## Requirement
Go to the line containing "- 📫 How to reach me" in the records below and print it and every following line exactly, on through the line containing "#CanyonExtractor", then stop.

== Data to process ==

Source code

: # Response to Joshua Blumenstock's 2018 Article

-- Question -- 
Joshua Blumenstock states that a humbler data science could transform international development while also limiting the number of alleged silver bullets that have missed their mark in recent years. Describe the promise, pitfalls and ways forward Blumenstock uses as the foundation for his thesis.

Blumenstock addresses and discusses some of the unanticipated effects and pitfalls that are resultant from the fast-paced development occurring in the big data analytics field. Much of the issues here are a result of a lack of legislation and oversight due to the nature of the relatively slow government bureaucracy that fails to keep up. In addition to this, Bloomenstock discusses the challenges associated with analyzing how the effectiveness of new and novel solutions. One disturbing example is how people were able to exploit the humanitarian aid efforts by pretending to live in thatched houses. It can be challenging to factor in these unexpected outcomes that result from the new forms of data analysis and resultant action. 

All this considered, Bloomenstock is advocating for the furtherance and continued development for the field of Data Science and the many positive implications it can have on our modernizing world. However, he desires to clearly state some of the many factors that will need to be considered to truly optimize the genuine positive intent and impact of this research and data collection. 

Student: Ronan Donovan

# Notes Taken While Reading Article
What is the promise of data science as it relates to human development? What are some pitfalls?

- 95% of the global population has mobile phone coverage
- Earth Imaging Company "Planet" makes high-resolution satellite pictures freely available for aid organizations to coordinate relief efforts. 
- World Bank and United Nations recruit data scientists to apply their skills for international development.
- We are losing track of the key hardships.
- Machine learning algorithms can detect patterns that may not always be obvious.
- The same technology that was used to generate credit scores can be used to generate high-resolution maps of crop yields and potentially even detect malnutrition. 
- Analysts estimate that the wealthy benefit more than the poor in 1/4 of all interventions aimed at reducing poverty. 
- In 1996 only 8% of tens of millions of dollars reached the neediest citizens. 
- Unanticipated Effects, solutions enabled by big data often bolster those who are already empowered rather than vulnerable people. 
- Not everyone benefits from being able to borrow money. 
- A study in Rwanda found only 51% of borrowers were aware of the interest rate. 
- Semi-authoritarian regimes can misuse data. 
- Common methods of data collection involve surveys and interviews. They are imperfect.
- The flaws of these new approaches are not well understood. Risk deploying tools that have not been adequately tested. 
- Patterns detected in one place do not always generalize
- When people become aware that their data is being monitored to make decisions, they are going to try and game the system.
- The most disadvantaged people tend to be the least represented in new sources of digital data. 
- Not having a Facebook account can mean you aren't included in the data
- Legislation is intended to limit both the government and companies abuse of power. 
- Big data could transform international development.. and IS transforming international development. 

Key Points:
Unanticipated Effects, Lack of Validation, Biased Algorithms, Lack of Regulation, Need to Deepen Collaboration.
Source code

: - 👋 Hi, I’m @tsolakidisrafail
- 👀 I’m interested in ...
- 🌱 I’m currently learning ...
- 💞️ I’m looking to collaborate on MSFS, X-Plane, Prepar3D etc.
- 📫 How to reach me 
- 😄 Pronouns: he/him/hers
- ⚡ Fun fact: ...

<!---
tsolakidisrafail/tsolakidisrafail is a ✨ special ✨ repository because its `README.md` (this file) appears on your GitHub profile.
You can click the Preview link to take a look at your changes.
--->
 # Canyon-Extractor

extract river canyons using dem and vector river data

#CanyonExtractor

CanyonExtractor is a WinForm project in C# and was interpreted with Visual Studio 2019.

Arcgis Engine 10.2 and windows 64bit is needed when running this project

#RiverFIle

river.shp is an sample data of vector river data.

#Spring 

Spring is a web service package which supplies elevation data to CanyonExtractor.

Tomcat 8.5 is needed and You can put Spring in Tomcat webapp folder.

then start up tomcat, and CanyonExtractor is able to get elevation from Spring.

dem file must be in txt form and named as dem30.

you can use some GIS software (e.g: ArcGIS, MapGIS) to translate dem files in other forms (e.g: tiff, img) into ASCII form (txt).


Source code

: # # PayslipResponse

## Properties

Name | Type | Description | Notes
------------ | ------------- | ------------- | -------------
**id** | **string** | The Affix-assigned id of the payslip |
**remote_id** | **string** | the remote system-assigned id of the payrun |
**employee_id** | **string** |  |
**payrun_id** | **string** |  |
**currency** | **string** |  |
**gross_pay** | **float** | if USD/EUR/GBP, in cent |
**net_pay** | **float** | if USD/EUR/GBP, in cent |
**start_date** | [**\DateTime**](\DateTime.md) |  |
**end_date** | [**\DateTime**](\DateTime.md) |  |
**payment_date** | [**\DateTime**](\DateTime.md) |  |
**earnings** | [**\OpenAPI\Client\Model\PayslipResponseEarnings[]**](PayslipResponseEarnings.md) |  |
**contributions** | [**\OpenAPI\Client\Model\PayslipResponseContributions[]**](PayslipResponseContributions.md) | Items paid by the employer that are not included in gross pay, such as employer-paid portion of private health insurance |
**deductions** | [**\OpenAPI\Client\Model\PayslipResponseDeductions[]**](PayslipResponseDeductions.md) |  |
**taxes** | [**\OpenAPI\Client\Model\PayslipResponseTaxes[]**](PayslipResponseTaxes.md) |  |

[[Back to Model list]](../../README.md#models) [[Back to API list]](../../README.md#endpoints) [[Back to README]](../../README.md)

===

## Result of the task
- 📫 How to reach me 
- 😄 Pronouns: he/him/hers
- ⚡ Fun fact: ...

<!---
tsolakidisrafail/tsolakidisrafail is a ✨ special ✨ repository because its `README.md` (this file) appears on your GitHub profile.
You can click the Preview link to take a look at your changes.
--->
 # Canyon-Extractor

extract river canyons using dem and vector river data

#CanyonExtractor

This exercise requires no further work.